Dilansir dari laman AP News pada Sabtu (26/7), Pernyataan tersebut disampaikan pada Kamis (24/7), melalui unggahan di platform media sosial X.
Macron menegaskan bahwa keputusan ini akan diresmikan dalam Sidang Umum Perserikatan Bangsa-Bangsa (PBB) pada bulan September mendatang.
Langkah Prancis ini dinilai sebagai tindakan diplomatik yang berani di tengah meningkatnya tekanan global terhadap situasi kemanusiaan di Gaza. Macron menyoroti pentingnya penghentian perang dan perlindungan terhadap penduduk sipil.
“Yang mendesak saat ini adalah perang di Gaza dihentikan dan penduduk sipil diselamatkan,” tulis Macron pada unggahan di media sosial X seperti dikutip pada AP News.
Keputusan tersebut langsung mendapat kecaman keras dari pemerintah Israel. Perdana Menteri Israel Benjamin Netanyahu menyampaikan pernyataan resmi yang menyebut langkah Macron sebagai bentuk dukungan terhadap terorisme.
Baca Juga: Kata SBY Soal Dukungan Prancis Terhadap Kemerdekaan dan Kedaulatan Palestina
Netanyahu menilai pengakuan terhadap Palestina dalam situasi saat ini merupakan ancaman terhadap keamanan Israel.
“Langkah seperti itu justru menguntungkan teror dan berisiko menciptakan proksi Iran baru, seperti yang terjadi di Gaza,” ujar Netanyahu seperti dikutip pada AP News.

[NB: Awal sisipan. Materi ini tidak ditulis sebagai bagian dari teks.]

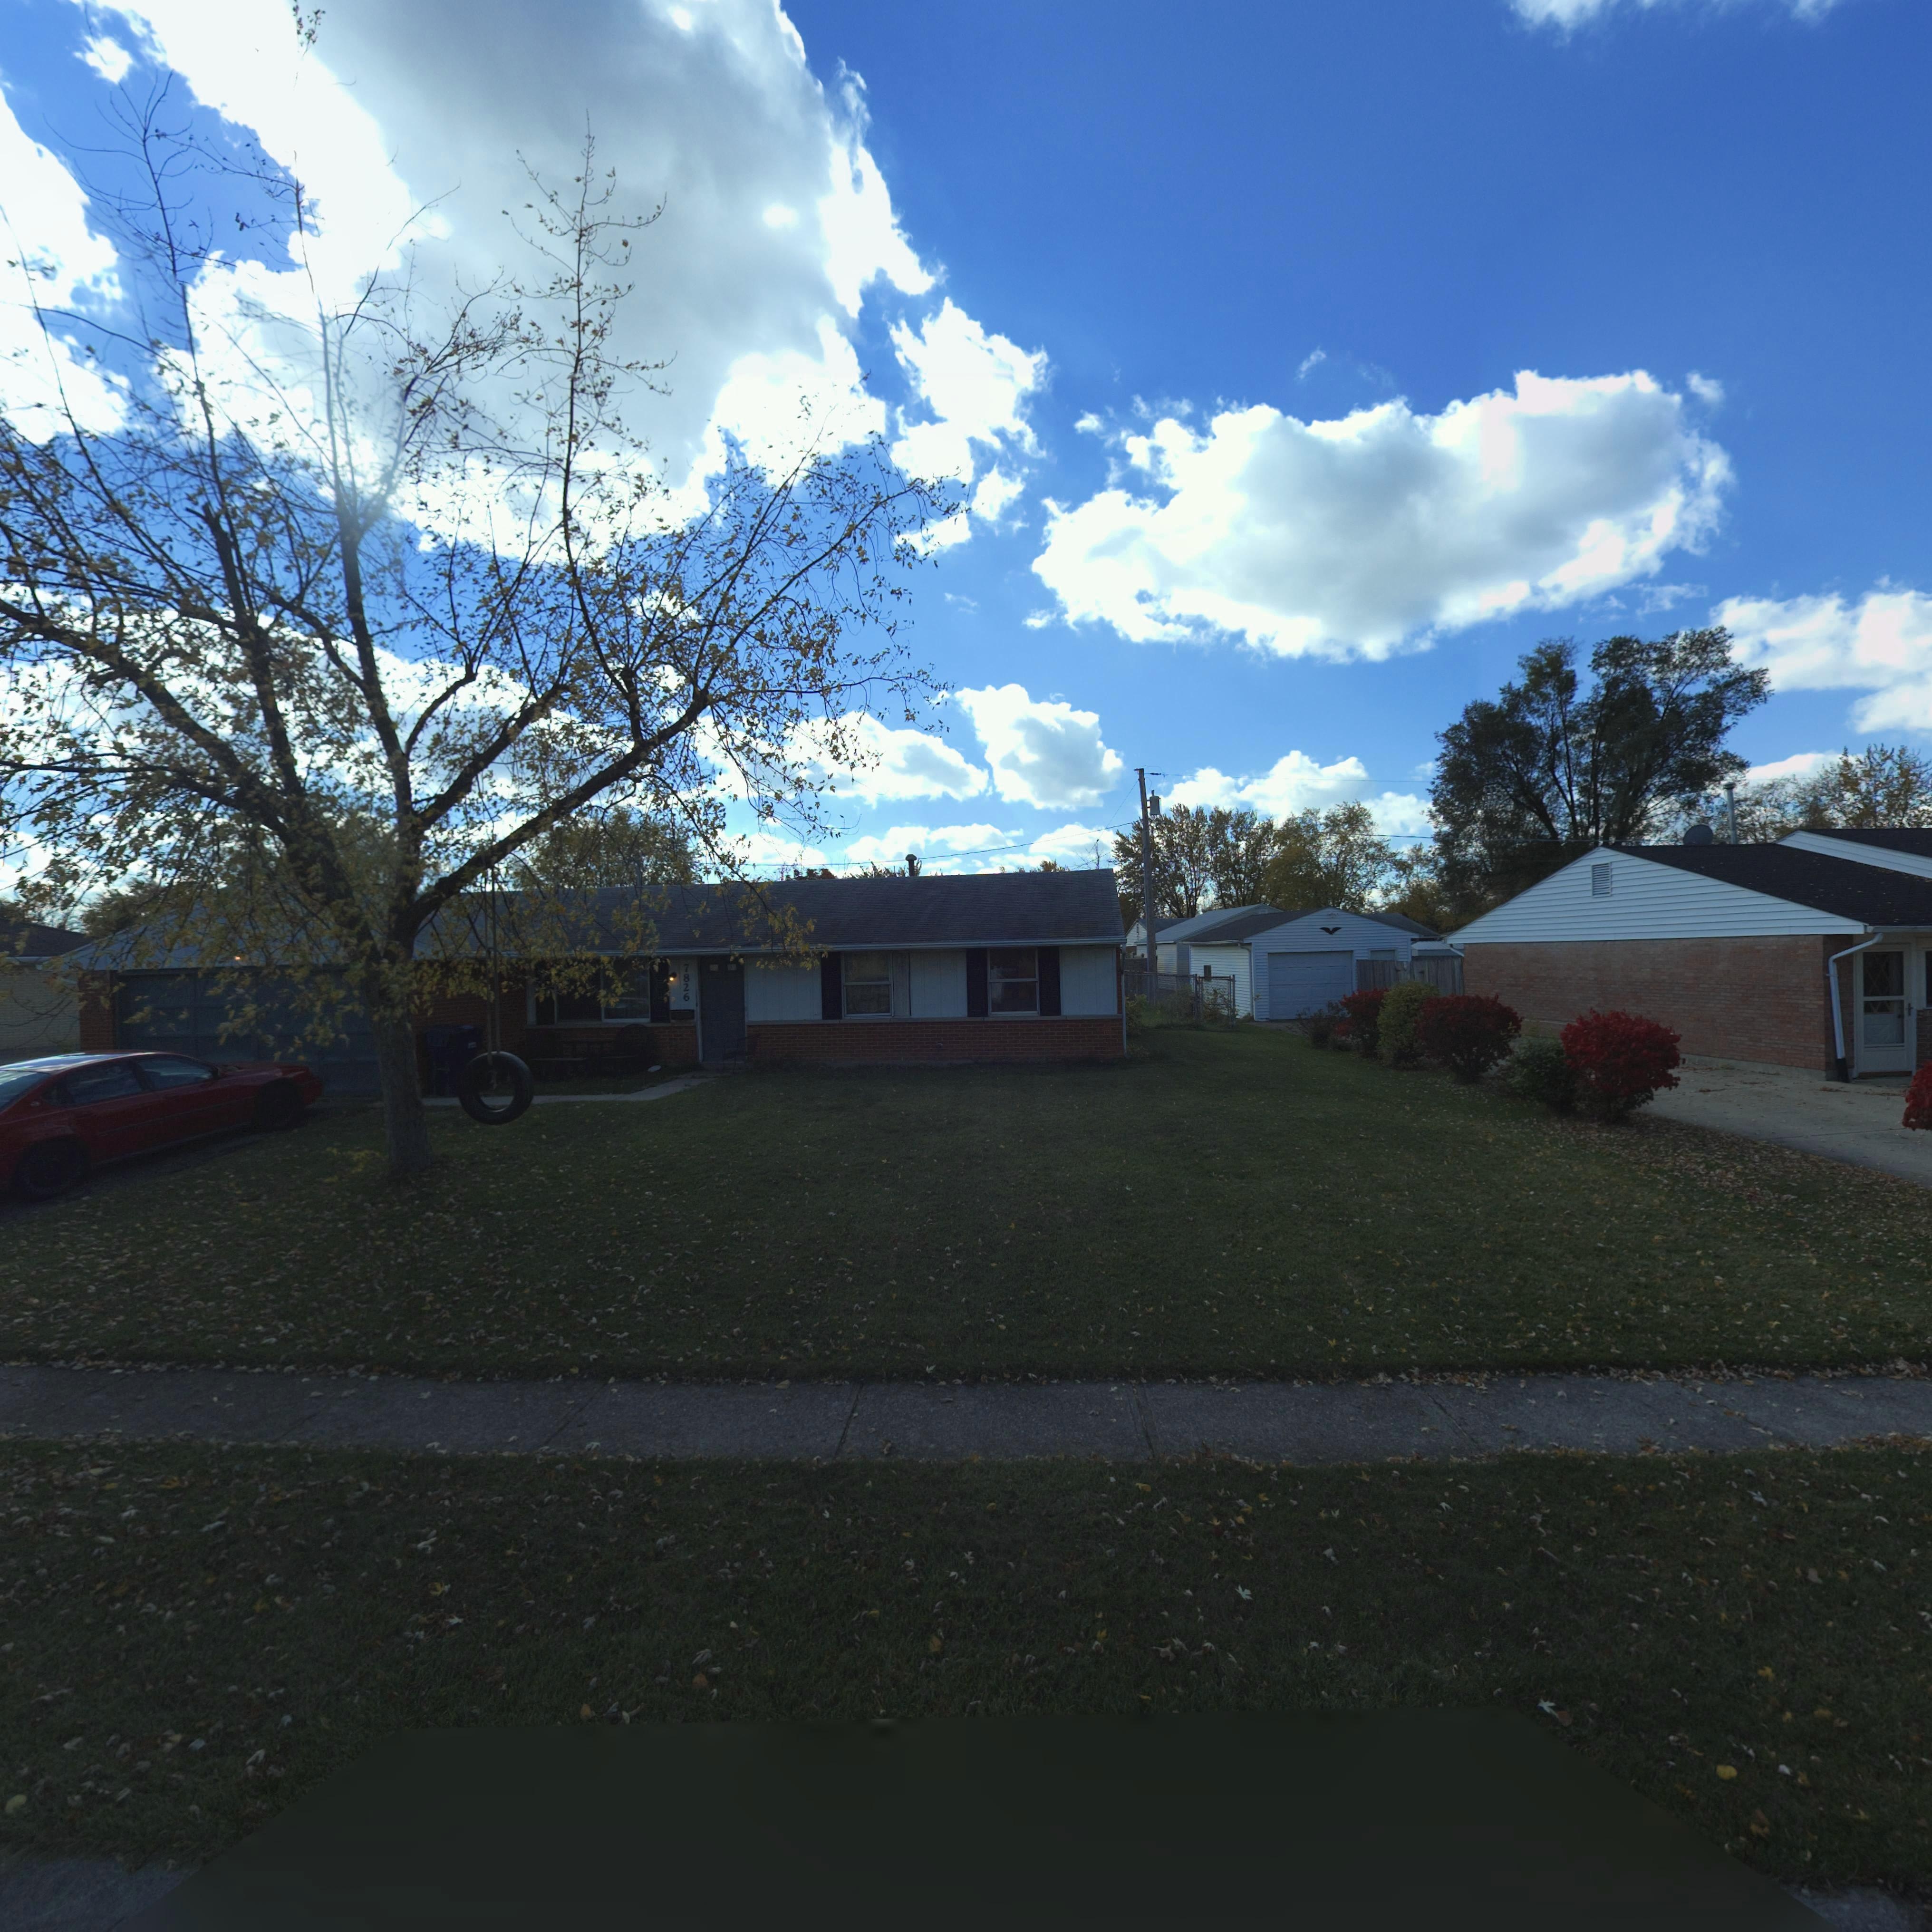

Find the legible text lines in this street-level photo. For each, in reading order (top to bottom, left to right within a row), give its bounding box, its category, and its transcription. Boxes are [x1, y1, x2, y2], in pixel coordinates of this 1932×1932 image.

Menurut Netanyahu, negara Palestina yang dibentuk dalam kondisi sekarang bukan akan menjadi mitra damai, melainkan fondasi untuk menghancurkan Israel.
Pengumuman ini menambah ketegangan diplomatik antara Prancis dan Israel, terlebih di tengah konflik berkepanjangan di Timur Tengah.
Banyak pihak internasional telah menyerukan penghentian serangan di Gaza dan menuntut solusi dua negara yang adil dan berkelanjutan. Macron tampaknya menjawab seruan tersebut dengan langkah konkret.
Meskipun menuai kritik dari Israel, sebagian komunitas internasional menyambut positif langkah Prancis tersebut.
Mereka menilai pengakuan terhadap Palestina merupakan bagian penting dalam upaya menciptakan perdamaian di kawasan. Beberapa negara Eropa lainnya juga mempertimbangkan langkah serupa.
Sidang Umum PBB yang akan digelar pada September 2025 diperkirakan akan menjadi momen penting dalam diplomasi global mengenai konflik Israel-Palestina.
Dunia kini menantikan apakah pengakuan terhadap negara Palestina oleh Prancis akan mendorong gelombang dukungan baru dari negara-negara lain.